Pictures paired with source code:
* * *
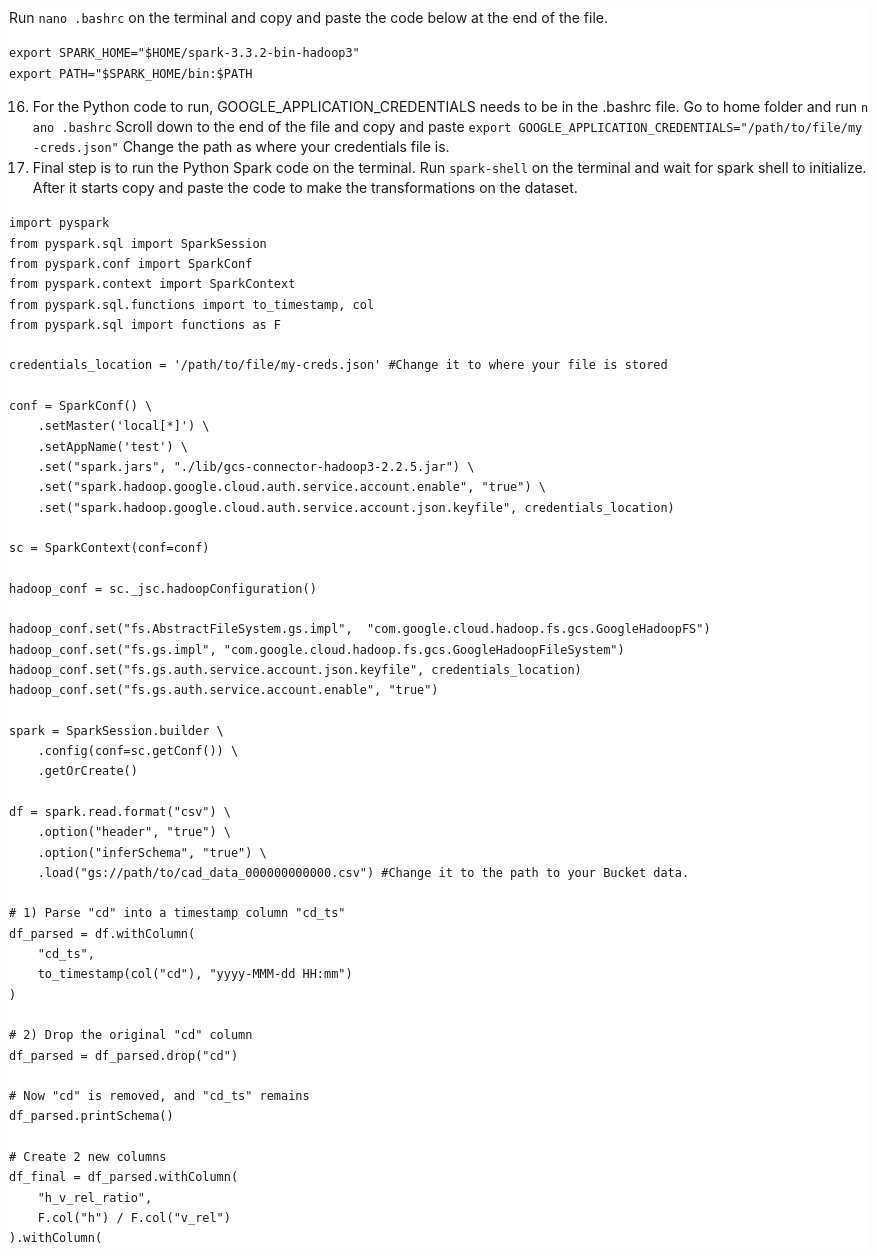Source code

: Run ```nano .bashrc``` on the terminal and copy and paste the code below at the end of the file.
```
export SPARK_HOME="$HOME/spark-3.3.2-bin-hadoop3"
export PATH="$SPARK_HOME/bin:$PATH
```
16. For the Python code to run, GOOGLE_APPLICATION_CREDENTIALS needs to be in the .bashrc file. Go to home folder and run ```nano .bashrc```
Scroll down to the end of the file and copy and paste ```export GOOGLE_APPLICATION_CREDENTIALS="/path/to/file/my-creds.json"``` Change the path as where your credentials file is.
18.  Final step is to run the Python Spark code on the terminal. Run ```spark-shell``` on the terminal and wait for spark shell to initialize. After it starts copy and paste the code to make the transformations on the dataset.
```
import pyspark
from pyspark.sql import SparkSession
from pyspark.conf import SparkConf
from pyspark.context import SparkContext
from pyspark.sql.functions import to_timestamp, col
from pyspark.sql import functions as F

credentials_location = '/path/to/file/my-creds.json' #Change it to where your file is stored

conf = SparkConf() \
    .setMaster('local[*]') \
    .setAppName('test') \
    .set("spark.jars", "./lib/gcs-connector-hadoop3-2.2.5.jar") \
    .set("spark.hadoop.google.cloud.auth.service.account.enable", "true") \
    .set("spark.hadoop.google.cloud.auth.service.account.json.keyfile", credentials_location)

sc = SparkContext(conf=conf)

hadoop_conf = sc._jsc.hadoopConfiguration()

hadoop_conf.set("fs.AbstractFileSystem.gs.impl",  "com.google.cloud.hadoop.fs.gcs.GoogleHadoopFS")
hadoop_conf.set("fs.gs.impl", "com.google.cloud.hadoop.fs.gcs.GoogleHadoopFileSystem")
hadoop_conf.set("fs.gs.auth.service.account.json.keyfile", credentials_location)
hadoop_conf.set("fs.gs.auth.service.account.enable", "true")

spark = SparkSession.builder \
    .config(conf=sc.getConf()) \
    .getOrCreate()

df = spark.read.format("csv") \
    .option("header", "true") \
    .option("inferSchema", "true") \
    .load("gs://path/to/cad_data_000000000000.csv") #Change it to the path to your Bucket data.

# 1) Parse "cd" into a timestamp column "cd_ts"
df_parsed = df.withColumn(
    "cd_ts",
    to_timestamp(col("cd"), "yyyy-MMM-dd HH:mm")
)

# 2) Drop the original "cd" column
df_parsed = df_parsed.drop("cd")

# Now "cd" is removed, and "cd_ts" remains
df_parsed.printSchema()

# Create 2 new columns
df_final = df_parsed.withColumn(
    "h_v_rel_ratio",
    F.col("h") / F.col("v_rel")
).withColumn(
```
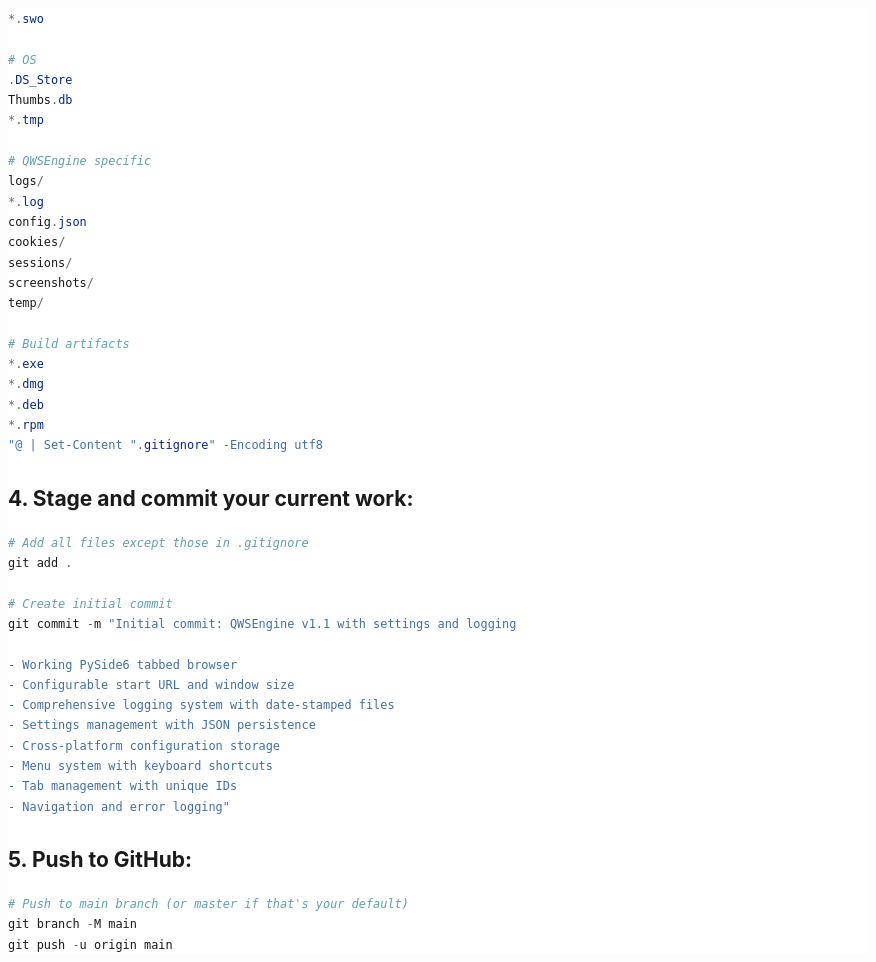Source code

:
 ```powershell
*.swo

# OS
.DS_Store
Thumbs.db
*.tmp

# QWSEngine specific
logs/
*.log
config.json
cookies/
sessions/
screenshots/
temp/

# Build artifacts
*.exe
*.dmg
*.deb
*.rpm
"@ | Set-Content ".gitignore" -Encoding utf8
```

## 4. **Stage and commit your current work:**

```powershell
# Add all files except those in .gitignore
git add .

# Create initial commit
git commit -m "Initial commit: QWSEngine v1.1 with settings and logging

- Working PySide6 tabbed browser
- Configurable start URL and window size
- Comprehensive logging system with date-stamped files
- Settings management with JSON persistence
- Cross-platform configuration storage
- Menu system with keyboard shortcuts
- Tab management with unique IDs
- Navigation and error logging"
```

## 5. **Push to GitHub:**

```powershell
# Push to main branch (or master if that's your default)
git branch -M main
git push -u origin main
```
* * *
**GOAL OF THE EXERCISE**
Could you write out the records exactly while omitting every picture?

**ANSWER**
Source code

: Run ```nano .bashrc``` on the terminal and copy and paste the code below at the end of the file.
```
export SPARK_HOME="$HOME/spark-3.3.2-bin-hadoop3"
export PATH="$SPARK_HOME/bin:$PATH
```
16. For the Python code to run, GOOGLE_APPLICATION_CREDENTIALS needs to be in the .bashrc file. Go to home folder and run ```nano .bashrc```
Scroll down to the end of the file and copy and paste ```export GOOGLE_APPLICATION_CREDENTIALS="/path/to/file/my-creds.json"``` Change the path as where your credentials file is.
18.  Final step is to run the Python Spark code on the terminal. Run ```spark-shell``` on the terminal and wait for spark shell to initialize. After it starts copy and paste the code to make the transformations on the dataset.
```
import pyspark
from pyspark.sql import SparkSession
from pyspark.conf import SparkConf
from pyspark.context import SparkContext
from pyspark.sql.functions import to_timestamp, col
from pyspark.sql import functions as F

credentials_location = '/path/to/file/my-creds.json' #Change it to where your file is stored

conf = SparkConf() \
    .setMaster('local[*]') \
    .setAppName('test') \
    .set("spark.jars", "./lib/gcs-connector-hadoop3-2.2.5.jar") \
    .set("spark.hadoop.google.cloud.auth.service.account.enable", "true") \
    .set("spark.hadoop.google.cloud.auth.service.account.json.keyfile", credentials_location)

sc = SparkContext(conf=conf)

hadoop_conf = sc._jsc.hadoopConfiguration()

hadoop_conf.set("fs.AbstractFileSystem.gs.impl",  "com.google.cloud.hadoop.fs.gcs.GoogleHadoopFS")
hadoop_conf.set("fs.gs.impl", "com.google.cloud.hadoop.fs.gcs.GoogleHadoopFileSystem")
hadoop_conf.set("fs.gs.auth.service.account.json.keyfile", credentials_location)
hadoop_conf.set("fs.gs.auth.service.account.enable", "true")

spark = SparkSession.builder \
    .config(conf=sc.getConf()) \
    .getOrCreate()

df = spark.read.format("csv") \
    .option("header", "true") \
    .option("inferSchema", "true") \
    .load("gs://path/to/cad_data_000000000000.csv") #Change it to the path to your Bucket data.

# 1) Parse "cd" into a timestamp column "cd_ts"
df_parsed = df.withColumn(
    "cd_ts",
    to_timestamp(col("cd"), "yyyy-MMM-dd HH:mm")
)

# 2) Drop the original "cd" column
df_parsed = df_parsed.drop("cd")

# Now "cd" is removed, and "cd_ts" remains
df_parsed.printSchema()

# Create 2 new columns
df_final = df_parsed.withColumn(
    "h_v_rel_ratio",
    F.col("h") / F.col("v_rel")
).withColumn(
```
Source code

:
 ```powershell
*.swo

# OS
.DS_Store
Thumbs.db
*.tmp

# QWSEngine specific
logs/
*.log
config.json
cookies/
sessions/
screenshots/
temp/

# Build artifacts
*.exe
*.dmg
*.deb
*.rpm
"@ | Set-Content ".gitignore" -Encoding utf8
```

## 4. **Stage and commit your current work:**

```powershell
# Add all files except those in .gitignore
git add .

# Create initial commit
git commit -m "Initial commit: QWSEngine v1.1 with settings and logging

- Working PySide6 tabbed browser
- Configurable start URL and window size
- Comprehensive logging system with date-stamped files
- Settings management with JSON persistence
- Cross-platform configuration storage
- Menu system with keyboard shortcuts
- Tab management with unique IDs
- Navigation and error logging"
```

## 5. **Push to GitHub:**

```powershell
# Push to main branch (or master if that's your default)
git branch -M main
git push -u origin main
```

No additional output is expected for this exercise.